In her academics and in her graduate assistantship at the UIUC Rare Book and Manuscript Library, McKissic dove into the nitty gritty of what it means to be an archivist, a keeper of history. “I find the ethical code of librarianship really fascinating,” she remarked, “because people should have free access to knowledge, and you want to preserve their research privacy. I love helping people find stuff, but I also want to make sure you’re coming away with the skills to do it on your own.”

One thing that complicates the archivist’s ideal of free knowledge is that politics, past and present, inform our decisions about what to keep and what to exile to the forgotten corners of history. “I’ve been told that I’m spoiled because I’ve almost exclusively worked with Black materials,” McKissic laughed, “and that is a really unusual experience.”

They went on. “We need to make sure we’re devoting our energies to saving other histories, because most of the history we have saved deals with white men. No shade to them, but if we want to truly have an understanding of history … they’re not even the majority of people.”
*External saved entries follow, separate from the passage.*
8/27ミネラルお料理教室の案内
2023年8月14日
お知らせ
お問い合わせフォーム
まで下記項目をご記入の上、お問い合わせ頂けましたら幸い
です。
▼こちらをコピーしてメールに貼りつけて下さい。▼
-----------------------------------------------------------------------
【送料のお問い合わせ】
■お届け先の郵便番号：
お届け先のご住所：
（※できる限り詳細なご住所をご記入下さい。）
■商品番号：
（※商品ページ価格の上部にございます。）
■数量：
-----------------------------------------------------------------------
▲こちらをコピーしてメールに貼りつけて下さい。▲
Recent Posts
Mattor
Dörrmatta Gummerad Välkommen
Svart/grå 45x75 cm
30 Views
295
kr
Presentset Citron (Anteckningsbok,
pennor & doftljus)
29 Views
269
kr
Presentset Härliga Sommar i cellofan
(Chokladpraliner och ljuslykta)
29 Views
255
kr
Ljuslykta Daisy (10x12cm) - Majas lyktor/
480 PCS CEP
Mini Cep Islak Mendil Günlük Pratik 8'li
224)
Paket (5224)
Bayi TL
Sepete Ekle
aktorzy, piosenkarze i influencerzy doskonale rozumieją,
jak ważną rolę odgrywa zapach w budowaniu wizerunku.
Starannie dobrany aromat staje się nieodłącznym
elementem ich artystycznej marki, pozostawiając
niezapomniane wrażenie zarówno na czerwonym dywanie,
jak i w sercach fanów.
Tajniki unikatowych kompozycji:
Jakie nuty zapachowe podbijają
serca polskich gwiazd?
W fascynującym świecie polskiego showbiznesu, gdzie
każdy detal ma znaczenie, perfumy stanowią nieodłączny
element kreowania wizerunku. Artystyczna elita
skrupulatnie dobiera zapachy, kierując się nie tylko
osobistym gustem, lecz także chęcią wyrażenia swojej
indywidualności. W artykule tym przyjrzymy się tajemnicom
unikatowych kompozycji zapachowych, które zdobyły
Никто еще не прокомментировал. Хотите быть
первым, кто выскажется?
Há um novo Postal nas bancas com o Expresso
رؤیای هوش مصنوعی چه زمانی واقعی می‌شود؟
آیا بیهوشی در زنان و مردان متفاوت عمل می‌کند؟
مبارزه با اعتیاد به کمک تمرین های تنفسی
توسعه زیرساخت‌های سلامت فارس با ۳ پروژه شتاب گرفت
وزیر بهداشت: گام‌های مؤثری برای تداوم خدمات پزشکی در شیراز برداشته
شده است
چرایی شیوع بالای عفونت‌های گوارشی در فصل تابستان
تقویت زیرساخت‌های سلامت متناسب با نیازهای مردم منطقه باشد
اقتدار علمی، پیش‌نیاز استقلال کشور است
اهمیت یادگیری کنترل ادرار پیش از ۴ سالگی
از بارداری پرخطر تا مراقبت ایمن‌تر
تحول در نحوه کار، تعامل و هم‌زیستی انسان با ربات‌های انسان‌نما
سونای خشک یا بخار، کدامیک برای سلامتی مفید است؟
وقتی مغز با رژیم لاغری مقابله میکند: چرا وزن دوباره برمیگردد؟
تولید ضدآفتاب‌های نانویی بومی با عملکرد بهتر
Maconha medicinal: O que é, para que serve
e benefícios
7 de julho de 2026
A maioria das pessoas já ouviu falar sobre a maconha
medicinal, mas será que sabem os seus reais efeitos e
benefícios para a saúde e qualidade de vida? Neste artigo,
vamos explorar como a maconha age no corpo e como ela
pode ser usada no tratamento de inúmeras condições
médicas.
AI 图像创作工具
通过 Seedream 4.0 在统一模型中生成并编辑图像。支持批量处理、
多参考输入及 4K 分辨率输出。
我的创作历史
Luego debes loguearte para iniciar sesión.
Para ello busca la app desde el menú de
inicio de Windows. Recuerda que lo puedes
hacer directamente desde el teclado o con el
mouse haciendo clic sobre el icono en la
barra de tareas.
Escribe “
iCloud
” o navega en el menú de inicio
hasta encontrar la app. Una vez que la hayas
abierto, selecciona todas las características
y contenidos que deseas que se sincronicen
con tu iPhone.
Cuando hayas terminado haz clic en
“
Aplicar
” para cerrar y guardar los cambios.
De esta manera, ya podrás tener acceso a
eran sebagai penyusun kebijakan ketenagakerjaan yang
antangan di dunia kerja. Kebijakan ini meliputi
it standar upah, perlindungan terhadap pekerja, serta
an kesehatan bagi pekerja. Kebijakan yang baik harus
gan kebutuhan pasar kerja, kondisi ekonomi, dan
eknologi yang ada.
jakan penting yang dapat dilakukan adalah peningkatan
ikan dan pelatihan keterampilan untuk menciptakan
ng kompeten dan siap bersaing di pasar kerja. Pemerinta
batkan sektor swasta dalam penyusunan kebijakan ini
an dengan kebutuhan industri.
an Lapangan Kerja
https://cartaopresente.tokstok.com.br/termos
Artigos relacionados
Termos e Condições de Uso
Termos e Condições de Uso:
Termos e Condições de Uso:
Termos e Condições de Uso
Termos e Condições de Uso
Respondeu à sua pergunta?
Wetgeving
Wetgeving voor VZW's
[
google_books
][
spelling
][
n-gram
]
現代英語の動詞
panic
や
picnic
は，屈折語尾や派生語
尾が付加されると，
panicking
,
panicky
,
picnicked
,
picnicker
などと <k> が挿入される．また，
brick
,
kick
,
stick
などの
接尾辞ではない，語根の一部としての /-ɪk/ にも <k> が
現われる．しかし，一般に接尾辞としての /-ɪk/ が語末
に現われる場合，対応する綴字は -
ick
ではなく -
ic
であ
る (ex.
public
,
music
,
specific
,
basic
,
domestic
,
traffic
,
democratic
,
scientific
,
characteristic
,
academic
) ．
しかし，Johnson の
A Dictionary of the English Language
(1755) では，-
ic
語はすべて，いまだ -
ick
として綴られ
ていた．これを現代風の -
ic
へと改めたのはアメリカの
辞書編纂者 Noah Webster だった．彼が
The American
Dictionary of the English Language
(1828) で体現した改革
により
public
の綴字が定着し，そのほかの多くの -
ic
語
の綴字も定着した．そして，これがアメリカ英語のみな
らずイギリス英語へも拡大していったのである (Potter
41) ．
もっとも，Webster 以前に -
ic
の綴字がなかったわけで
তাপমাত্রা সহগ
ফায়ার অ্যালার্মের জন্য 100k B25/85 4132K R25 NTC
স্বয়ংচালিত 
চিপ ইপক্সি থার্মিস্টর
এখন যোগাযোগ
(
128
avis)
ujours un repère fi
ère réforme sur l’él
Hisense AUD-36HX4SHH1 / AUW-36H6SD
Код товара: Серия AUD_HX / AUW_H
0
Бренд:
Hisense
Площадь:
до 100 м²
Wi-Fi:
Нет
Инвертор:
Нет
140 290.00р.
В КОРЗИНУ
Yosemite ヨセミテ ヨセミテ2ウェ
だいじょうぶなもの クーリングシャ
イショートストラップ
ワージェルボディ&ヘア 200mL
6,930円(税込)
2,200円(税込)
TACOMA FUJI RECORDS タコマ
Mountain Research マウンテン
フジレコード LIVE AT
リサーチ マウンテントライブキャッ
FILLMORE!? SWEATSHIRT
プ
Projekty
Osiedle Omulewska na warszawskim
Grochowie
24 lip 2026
Later, McKissic officially became the archivist for the UIUC Rare Books Library. There, they worked with all types of histories, like a Sir Isaac Newton manuscript with notes on the fabled Philosopher’s Stone. But those materials that dealt with non-white-men were still some of the most moving. McKissic told me that the Rare Books Library has one of the original copies of the Emancipation Proclamation. “Not the one Lincoln wrote,” they clarified, “but pocket-sized copies of the Proclamation that Union Soldier’s disseminated throughout the South after Lincoln’s announcement. They’re these tiny pieces of, like, newspaper print, and we have one of only several known copies.”

When McKissic pulled out the Proclamation for a group of high school students, one girl started crying. “She was so moved by it because it’s literally a document that told our ancestors, ‘You can leave. These people cannot keep you hostage anymore.’ Whether or not that history ended up being true, it’s still such a powerful experience to hold that document and think about how many people read it and learned they were free.”

“There aren’t many jobs you can do where you can connect people to history in that way.”

Creating New Histories

As of September 2021, McKissic transitioned out of managing archives to creating her own. They’re currently working as a Visiting Faculty Design & Materials Research Librarian for UIUC’s Ricker Library of Art & Architecture and beginning construction on a “materials library.”

“Right now, it’s really only companies that have materials libraries — like the people who make your tupperware have an archive of all the different plastics that researchers can touch and learn about. But I’m trying to build something that’s public,” they said. McKissic is trying to build a library where people can learn about the building blocks of our environment and how our choices of materials impact us, not limited to the materials common to the United States.

Besides just the types of materials, McKissic is also considering the forms she wants them to take. Libraries can be very intimidating and cold-feeling, “so instead of a square sample of glass or satin, I could archive a Topo Chico bottle or a durag.”

McKissic is bringing together questions of sustainability, accessibility, and politics, all through a public university’s materials library; she’s working to create an archive of our material past and present, working to inspire change in a completely unexpected way.

When I asked them how they view Amherst as an institution, they hesitated for the first time during our entire conversation. “After working in higher education, I’ve come to see that my criticisms of Amherst are really criticisms of higher education in general: balancing the money interests with the interests of students and professors. And because Amherst is small, they’ve actually had more freedom to make choices that improve inclusivity.”

McKissic isn’t satisfied with the way things are, and views change as an “endless struggle.” Like Amherst, but in a more radical way, McKissic harnesses the power of smallness as they trek into the future — the infinite collectivities of bamboo mats, diaries, and newspaper scraps that humanize histories past and present.